The macula is the central area of the retina, which provides the most detailed central vision.
In the dry (nonexudative) form, cellular debris called drusen accumulates between the retina and the choroid, and the retina can become detached. In the wet (exudative) form, which is more severe, blood vessels grow up from the choroid behind the retina, and the retina can also become detached. It can be treated with laser coagulation, and with medication that stops and sometimes reverses the growth of blood vessels.

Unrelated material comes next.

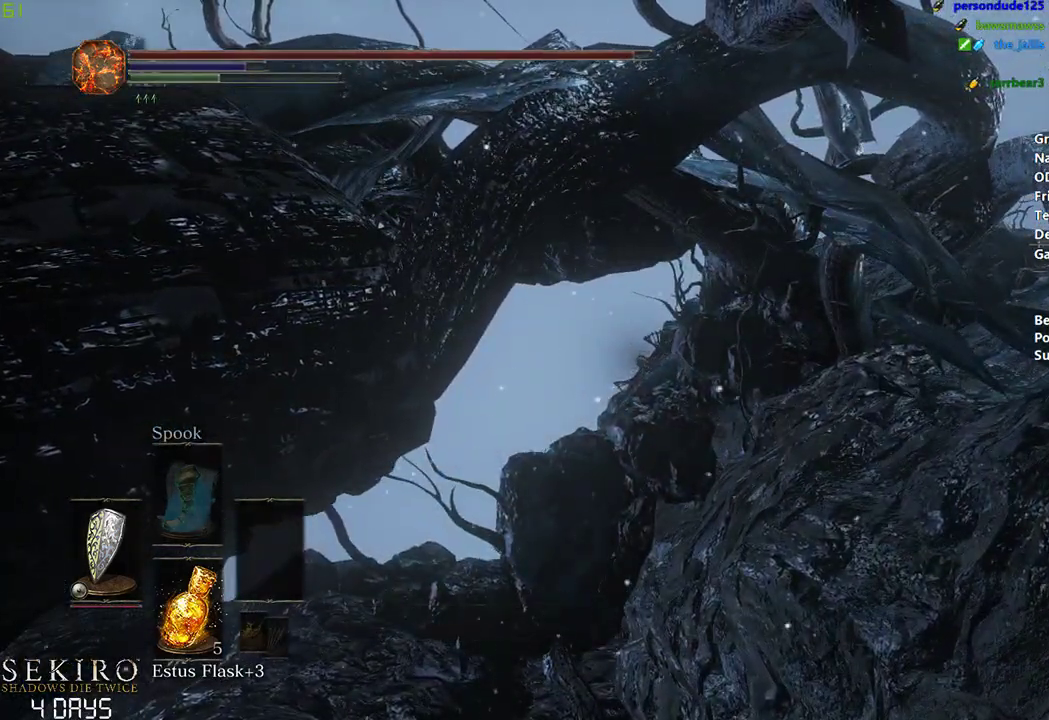
{"buttons": ["B"], "left_stick": "center", "right_stick": "center", "events": []}
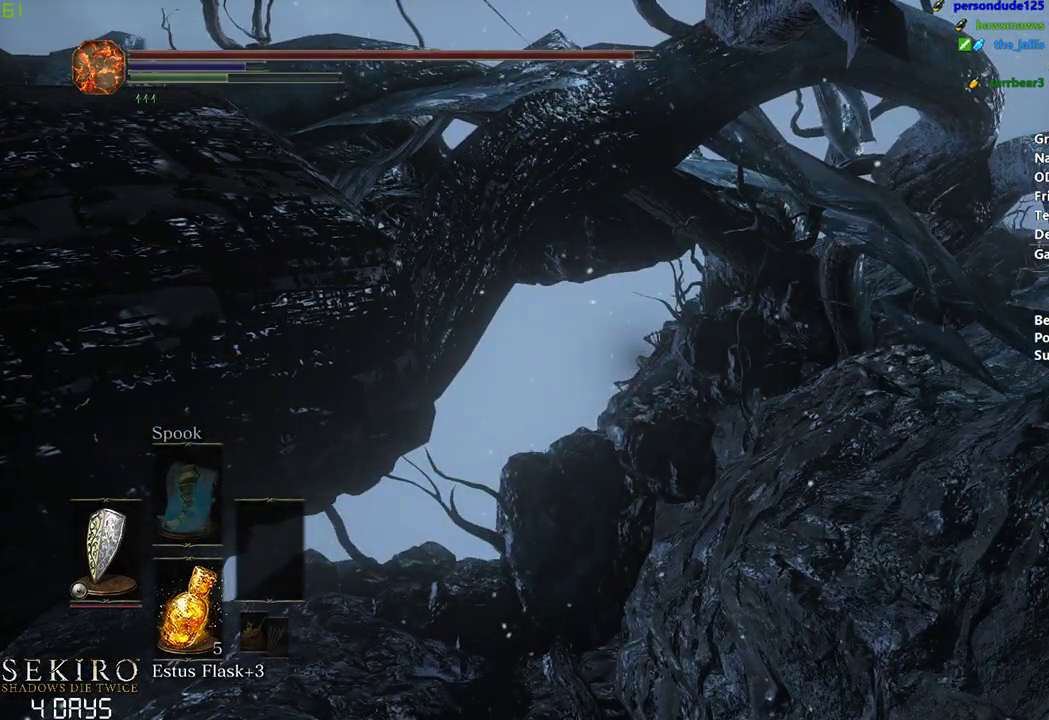
{"buttons": ["B"], "left_stick": "center", "right_stick": "center", "events": []}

Although some macular dystrophies affecting younger individuals are sometimes referred to as macular degeneration, the term generally refers to age-related macular degeneration (AMD or ARMD).
Age-related macular degeneration begins with characteristic yellow deposits (drusen) in the macula, between the retinal pigment epithelium and the underlying choroid. Most people with these early changes (referred to as age-related maculopathy) have good vision. People with drusen can go on to develop advanced AMD. The risk is higher when the drusen are large and numerous and associated with disturbance in the pigmented cell layer under the macula. Large and soft drusen are related to elevated cholesterol deposits and may respond to cholesterol-lowering agents.
Signs and symptoms of macular degeneration include:
- Pigmentary alterations
- Exudative changes: hemorrhages in the eye, hard exudates, subretinal/sub-RPE/intraretinal fluid
- Atrophy: incipient and geographic
- Visual acuity drastically decreasing (two levels or more), e.g.: 20/20 to 20/80.
- Preferential hyperacuity perimetry changes (for wet AMD)
- Blurred vision: Those with nonexudative macular degeneration may be asymptomatic or notice a gradual loss of central vision, whereas those with exudative macular degeneration often notice a rapid onset of vision loss. This is often caused by age.
- Central scotomas (shadows or missing areas of vision)
- Distorted vision in the form of metamorphopsia, in which a grid of straight lines appears wavy and parts of the grid may appear blank: Patients often first notice this when looking at miniblinds in their home.
- Trouble discerning colors, specifically dark ones from dark ones and light ones from light ones
- Slow recovery of visual function after exposure to bright light
- A loss in contrast sensitivity
- Macular degeneration by itself will not lead to total blindness. For that matter, only a very small number of people with visual impairment are totally blind. In almost all cases, some vision remains. Other complicating conditions may possibly lead to such an acute condition (severe stroke or trauma, untreated glaucoma, etc.), but few macular degeneration patients experience total visual loss.The area of the macula comprises only about 2.1% of the retina, and the remaining 97.9% (the peripheral field) remains unaffected by the disease. Interestingly, even though the macula provides such a small fraction of the visual field, almost half of the visual cortex is devoted to processing macular information.
- The loss of central vision profoundly affects visual functioning. It is quite difficult, for example, to read without central vision. Pictures that attempt to depict the central visual loss of macular degeneration with a black spot do not really do justice to the devastating nature of the visual loss. This can be demonstrated by printing letters six inches high on a piece of paper and attempting to identify them while looking straight ahead and holding the paper slightly to the side. Most people find this difficult to do.
- There is a loss of contrast sensitivity, so that contours, shadows, and color vision are less vivid. The loss in contrast sensitivity can be quickly and easily measured by a contrast sensitivity test performed either at home or by an eye specialist.
- Similar symptoms with a very different etiology and different treatment can be caused by epiretinal membrane or macular pucker or leaking blood vessels in the eye.